Your reply should repeat all records verbatim and contain no images.

● ● ● ● ●

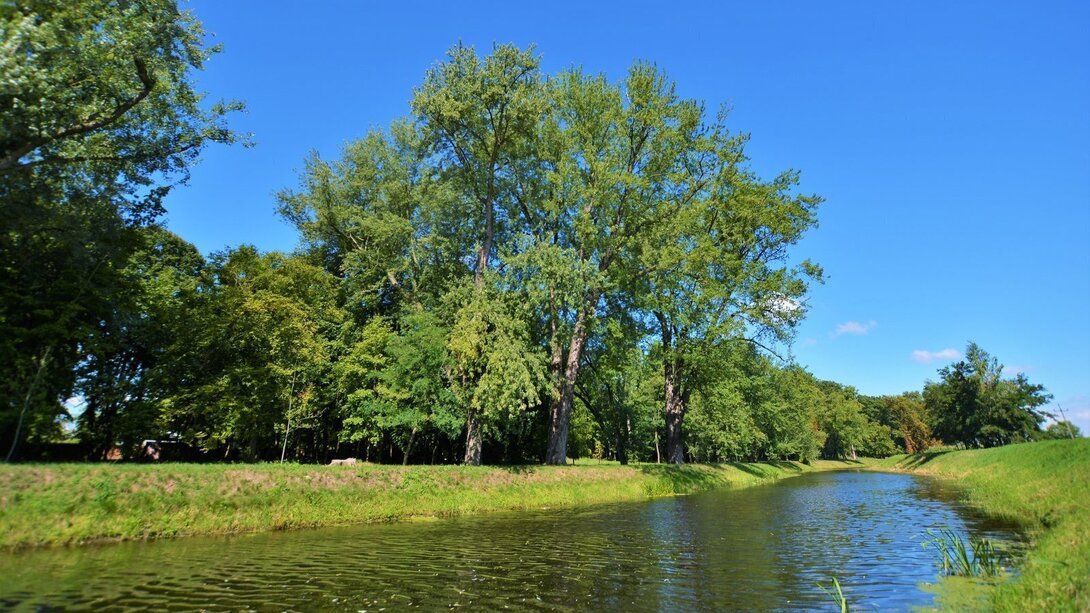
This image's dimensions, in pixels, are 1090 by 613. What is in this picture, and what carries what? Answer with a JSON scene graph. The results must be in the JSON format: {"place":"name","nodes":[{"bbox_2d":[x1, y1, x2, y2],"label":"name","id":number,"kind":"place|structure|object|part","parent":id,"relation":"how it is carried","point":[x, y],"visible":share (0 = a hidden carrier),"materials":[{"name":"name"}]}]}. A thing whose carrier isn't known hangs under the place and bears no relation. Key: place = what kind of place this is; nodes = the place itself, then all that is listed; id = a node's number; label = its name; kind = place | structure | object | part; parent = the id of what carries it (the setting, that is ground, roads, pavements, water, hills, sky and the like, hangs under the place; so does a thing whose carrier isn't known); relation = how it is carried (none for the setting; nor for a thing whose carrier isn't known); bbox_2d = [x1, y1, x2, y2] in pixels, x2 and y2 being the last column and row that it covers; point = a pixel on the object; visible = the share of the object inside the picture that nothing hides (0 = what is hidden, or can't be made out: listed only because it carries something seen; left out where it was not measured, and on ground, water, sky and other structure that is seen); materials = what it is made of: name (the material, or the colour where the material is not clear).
{"place":"outdoors","nodes":[
{"label":"outdoors","id":0,"kind":"place"},
{"bbox_2d":[139,439,187,460],"label":"building","id":1,"kind":"structure","parent":0,"point":[150,442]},
{"bbox_2d":[1,457,851,547],"label":"grassy bank","id":2,"kind":"structure","parent":0,"point":[408,468],"materials":[{"name":"green plant"}]},
{"bbox_2d":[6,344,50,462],"label":"trunk","id":3,"kind":"object","parent":2,"relation":"on","point":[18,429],"visible":0.81,"materials":[{"name":"brown"}]},
{"bbox_2d":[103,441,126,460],"label":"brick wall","id":4,"kind":"structure","parent":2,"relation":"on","point":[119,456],"materials":[{"name":"red brick"}]},
{"bbox_2d":[0,0,249,457],"label":"tree","id":5,"kind":"object","parent":2,"relation":"on","point":[140,98],"visible":0.99,"materials":[{"name":"plant"}]},
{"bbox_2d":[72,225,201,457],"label":"tree","id":6,"kind":"object","parent":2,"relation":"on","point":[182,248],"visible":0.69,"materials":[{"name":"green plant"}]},
{"bbox_2d":[160,243,342,460],"label":"tree","id":7,"kind":"object","parent":2,"relation":"on","point":[265,296],"visible":0.94,"materials":[{"name":"green plant"}]},
{"bbox_2d":[281,371,295,462],"label":"tree trunk","id":8,"kind":"object","parent":2,"relation":"on","point":[284,446],"visible":0.9,"materials":[{"name":"wood"}]},
{"bbox_2d":[329,457,361,465],"label":"rock","id":9,"kind":"object","parent":2,"relation":"on","point":[338,462],"visible":0.71,"materials":[{"name":"stone"}]},
{"bbox_2d":[273,111,466,462],"label":"tree","id":10,"kind":"object","parent":2,"relation":"on","point":[355,234],"visible":0.78,"materials":[{"name":"green plant"}]},
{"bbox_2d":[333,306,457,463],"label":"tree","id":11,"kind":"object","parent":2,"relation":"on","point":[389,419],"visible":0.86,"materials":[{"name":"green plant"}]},
{"bbox_2d":[412,40,555,467],"label":"tree","id":12,"kind":"object","parent":2,"relation":"on","point":[489,238],"visible":0.9,"materials":[{"name":"green plant"}]},
{"label":"trunk","id":13,"kind":"part","parent":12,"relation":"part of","materials":[{"name":"brown wood"}]},
{"bbox_2d":[510,57,691,467],"label":"tree","id":14,"kind":"object","parent":2,"relation":"on","point":[566,399],"visible":0.93,"materials":[{"name":"green plant"}]},
{"label":"trunk","id":15,"kind":"part","parent":14,"relation":"part of","materials":[{"name":"wood"}]},
{"bbox_2d":[567,322,661,462],"label":"tree","id":16,"kind":"object","parent":2,"relation":"on","point":[619,370],"visible":0.75,"materials":[{"name":"green plant"}]},
{"bbox_2d":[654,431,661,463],"label":"tree trunk","id":17,"kind":"object","parent":2,"relation":"on","point":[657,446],"visible":0.72,"materials":[{"name":"brown wood"}]},
{"bbox_2d":[631,87,823,463],"label":"tree","id":18,"kind":"object","parent":2,"relation":"on","point":[787,232],"visible":0.88,"materials":[{"name":"green plant"}]},
{"label":"trunk","id":19,"kind":"part","parent":18,"relation":"part of","materials":[{"name":"brown wood"}]},
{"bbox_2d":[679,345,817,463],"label":"tree","id":20,"kind":"object","parent":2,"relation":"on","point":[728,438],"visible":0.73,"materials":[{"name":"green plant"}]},
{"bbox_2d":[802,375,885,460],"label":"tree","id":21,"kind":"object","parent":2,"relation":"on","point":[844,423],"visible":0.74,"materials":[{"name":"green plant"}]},
{"bbox_2d":[0,466,1029,612],"label":"river","id":22,"kind":"structure","parent":0,"point":[838,475],"materials":[{"name":"green liquid"}]},
{"bbox_2d":[814,576,848,612],"label":"reed","id":23,"kind":"object","parent":22,"relation":"in","point":[836,584],"visible":0.97,"materials":[{"name":"green plant"}]},
{"bbox_2d":[921,526,1003,578],"label":"reed clump","id":24,"kind":"object","parent":22,"relation":"in","point":[968,567],"visible":0.67,"materials":[{"name":"green plant"}]},
{"bbox_2d":[148,0,1089,448],"label":"sky","id":25,"kind":"structure","parent":0,"point":[692,2],"materials":[{"name":"blue"}]},
{"bbox_2d":[759,293,803,318],"label":"cloud","id":26,"kind":"structure","parent":0,"point":[791,306],"materials":[{"name":"white"}]},
{"bbox_2d":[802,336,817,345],"label":"cloud","id":27,"kind":"structure","parent":0,"point":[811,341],"materials":[{"name":"white"}]},
{"bbox_2d":[834,319,876,335],"label":"cloud","id":28,"kind":"structure","parent":0,"point":[852,327],"materials":[{"name":"white"}]},
{"bbox_2d":[910,347,960,363],"label":"cloud","id":29,"kind":"structure","parent":0,"point":[947,353],"materials":[{"name":"white"}]},
{"bbox_2d":[857,442,1089,612],"label":"grassy bank","id":30,"kind":"structure","parent":0,"point":[1004,448],"materials":[{"name":"green plant"}]},
{"bbox_2d":[878,393,936,452],"label":"tree","id":31,"kind":"object","parent":30,"relation":"on","point":[907,415],"visible":0.67,"materials":[{"name":"plant"}]},
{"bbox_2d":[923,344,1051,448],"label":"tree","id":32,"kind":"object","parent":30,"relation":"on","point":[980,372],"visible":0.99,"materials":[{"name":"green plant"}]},
{"bbox_2d":[1043,421,1082,439],"label":"shrub","id":33,"kind":"object","parent":30,"relation":"on","point":[1061,434],"visible":0.61,"materials":[{"name":"green plant"}]},
{"bbox_2d":[1056,402,1070,438],"label":"pole","id":34,"kind":"object","parent":30,"relation":"on","point":[1065,421],"visible":0.62,"materials":[{"name":"brown wood"}]},
{"bbox_2d":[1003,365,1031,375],"label":"cloud","id":35,"kind":"structure","parent":0,"point":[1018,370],"materials":[{"name":"white"}]},
{"bbox_2d":[1044,397,1089,436],"label":"cloud","id":36,"kind":"structure","parent":0,"point":[1087,415],"materials":[{"name":"white"}]}
]}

● ● ● ● ●

Response area >>
This image's dimensions, in pixels, are 1090 by 613. What is in this picture, and what carries what? Answer with a JSON scene graph. The results must be in the JSON format: {"place":"name","nodes":[{"bbox_2d":[x1, y1, x2, y2],"label":"name","id":number,"kind":"place|structure|object|part","parent":id,"relation":"how it is carried","point":[x, y],"visible":share (0 = a hidden carrier),"materials":[{"name":"name"}]}]}. A thing whose carrier isn't known hangs under the place and bears no relation. Key: place = what kind of place this is; nodes = the place itself, then all that is listed; id = a node's number; label = its name; kind = place | structure | object | part; parent = the id of what carries it (the setting, that is ground, roads, pavements, water, hills, sky and the like, hangs under the place; so does a thing whose carrier isn't known); relation = how it is carried (none for the setting; nor for a thing whose carrier isn't known); bbox_2d = [x1, y1, x2, y2] in pixels, x2 and y2 being the last column and row that it covers; point = a pixel on the object; visible = the share of the object inside the picture that nothing hides (0 = what is hidden, or can't be made out: listed only because it carries something seen; left out where it was not measured, and on ground, water, sky and other structure that is seen); materials = what it is made of: name (the material, or the colour where the material is not clear).
{"place":"outdoors","nodes":[
{"label":"outdoors","id":0,"kind":"place"},
{"bbox_2d":[139,439,187,460],"label":"building","id":1,"kind":"structure","parent":0,"point":[150,442]},
{"bbox_2d":[1,457,851,547],"label":"grassy bank","id":2,"kind":"structure","parent":0,"point":[408,468],"materials":[{"name":"green plant"}]},
{"bbox_2d":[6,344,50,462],"label":"trunk","id":3,"kind":"object","parent":2,"relation":"on","point":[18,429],"visible":0.81,"materials":[{"name":"brown"}]},
{"bbox_2d":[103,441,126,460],"label":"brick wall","id":4,"kind":"structure","parent":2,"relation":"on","point":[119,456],"materials":[{"name":"red brick"}]},
{"bbox_2d":[0,0,249,457],"label":"tree","id":5,"kind":"object","parent":2,"relation":"on","point":[140,98],"visible":0.99,"materials":[{"name":"plant"}]},
{"bbox_2d":[72,225,201,457],"label":"tree","id":6,"kind":"object","parent":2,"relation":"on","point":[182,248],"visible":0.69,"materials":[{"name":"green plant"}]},
{"bbox_2d":[160,243,342,460],"label":"tree","id":7,"kind":"object","parent":2,"relation":"on","point":[265,296],"visible":0.94,"materials":[{"name":"green plant"}]},
{"bbox_2d":[281,371,295,462],"label":"tree trunk","id":8,"kind":"object","parent":2,"relation":"on","point":[284,446],"visible":0.9,"materials":[{"name":"wood"}]},
{"bbox_2d":[329,457,361,465],"label":"rock","id":9,"kind":"object","parent":2,"relation":"on","point":[338,462],"visible":0.71,"materials":[{"name":"stone"}]},
{"bbox_2d":[273,111,466,462],"label":"tree","id":10,"kind":"object","parent":2,"relation":"on","point":[355,234],"visible":0.78,"materials":[{"name":"green plant"}]},
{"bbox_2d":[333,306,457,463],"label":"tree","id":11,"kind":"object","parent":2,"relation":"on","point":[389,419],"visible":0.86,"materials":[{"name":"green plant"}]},
{"bbox_2d":[412,40,555,467],"label":"tree","id":12,"kind":"object","parent":2,"relation":"on","point":[489,238],"visible":0.9,"materials":[{"name":"green plant"}]},
{"label":"trunk","id":13,"kind":"part","parent":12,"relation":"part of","materials":[{"name":"brown wood"}]},
{"bbox_2d":[510,57,691,467],"label":"tree","id":14,"kind":"object","parent":2,"relation":"on","point":[566,399],"visible":0.93,"materials":[{"name":"green plant"}]},
{"label":"trunk","id":15,"kind":"part","parent":14,"relation":"part of","materials":[{"name":"wood"}]},
{"bbox_2d":[567,322,661,462],"label":"tree","id":16,"kind":"object","parent":2,"relation":"on","point":[619,370],"visible":0.75,"materials":[{"name":"green plant"}]},
{"bbox_2d":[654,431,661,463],"label":"tree trunk","id":17,"kind":"object","parent":2,"relation":"on","point":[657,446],"visible":0.72,"materials":[{"name":"brown wood"}]},
{"bbox_2d":[631,87,823,463],"label":"tree","id":18,"kind":"object","parent":2,"relation":"on","point":[787,232],"visible":0.88,"materials":[{"name":"green plant"}]},
{"label":"trunk","id":19,"kind":"part","parent":18,"relation":"part of","materials":[{"name":"brown wood"}]},
{"bbox_2d":[679,345,817,463],"label":"tree","id":20,"kind":"object","parent":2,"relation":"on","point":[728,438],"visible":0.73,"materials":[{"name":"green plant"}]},
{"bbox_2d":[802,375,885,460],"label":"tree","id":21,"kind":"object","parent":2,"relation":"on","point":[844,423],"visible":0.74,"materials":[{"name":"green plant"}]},
{"bbox_2d":[0,466,1029,612],"label":"river","id":22,"kind":"structure","parent":0,"point":[838,475],"materials":[{"name":"green liquid"}]},
{"bbox_2d":[814,576,848,612],"label":"reed","id":23,"kind":"object","parent":22,"relation":"in","point":[836,584],"visible":0.97,"materials":[{"name":"green plant"}]},
{"bbox_2d":[921,526,1003,578],"label":"reed clump","id":24,"kind":"object","parent":22,"relation":"in","point":[968,567],"visible":0.67,"materials":[{"name":"green plant"}]},
{"bbox_2d":[148,0,1089,448],"label":"sky","id":25,"kind":"structure","parent":0,"point":[692,2],"materials":[{"name":"blue"}]},
{"bbox_2d":[759,293,803,318],"label":"cloud","id":26,"kind":"structure","parent":0,"point":[791,306],"materials":[{"name":"white"}]},
{"bbox_2d":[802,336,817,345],"label":"cloud","id":27,"kind":"structure","parent":0,"point":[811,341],"materials":[{"name":"white"}]},
{"bbox_2d":[834,319,876,335],"label":"cloud","id":28,"kind":"structure","parent":0,"point":[852,327],"materials":[{"name":"white"}]},
{"bbox_2d":[910,347,960,363],"label":"cloud","id":29,"kind":"structure","parent":0,"point":[947,353],"materials":[{"name":"white"}]},
{"bbox_2d":[857,442,1089,612],"label":"grassy bank","id":30,"kind":"structure","parent":0,"point":[1004,448],"materials":[{"name":"green plant"}]},
{"bbox_2d":[878,393,936,452],"label":"tree","id":31,"kind":"object","parent":30,"relation":"on","point":[907,415],"visible":0.67,"materials":[{"name":"plant"}]},
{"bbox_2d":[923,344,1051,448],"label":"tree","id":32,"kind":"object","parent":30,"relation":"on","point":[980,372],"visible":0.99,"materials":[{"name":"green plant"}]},
{"bbox_2d":[1043,421,1082,439],"label":"shrub","id":33,"kind":"object","parent":30,"relation":"on","point":[1061,434],"visible":0.61,"materials":[{"name":"green plant"}]},
{"bbox_2d":[1056,402,1070,438],"label":"pole","id":34,"kind":"object","parent":30,"relation":"on","point":[1065,421],"visible":0.62,"materials":[{"name":"brown wood"}]},
{"bbox_2d":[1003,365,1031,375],"label":"cloud","id":35,"kind":"structure","parent":0,"point":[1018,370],"materials":[{"name":"white"}]},
{"bbox_2d":[1044,397,1089,436],"label":"cloud","id":36,"kind":"structure","parent":0,"point":[1087,415],"materials":[{"name":"white"}]}
]}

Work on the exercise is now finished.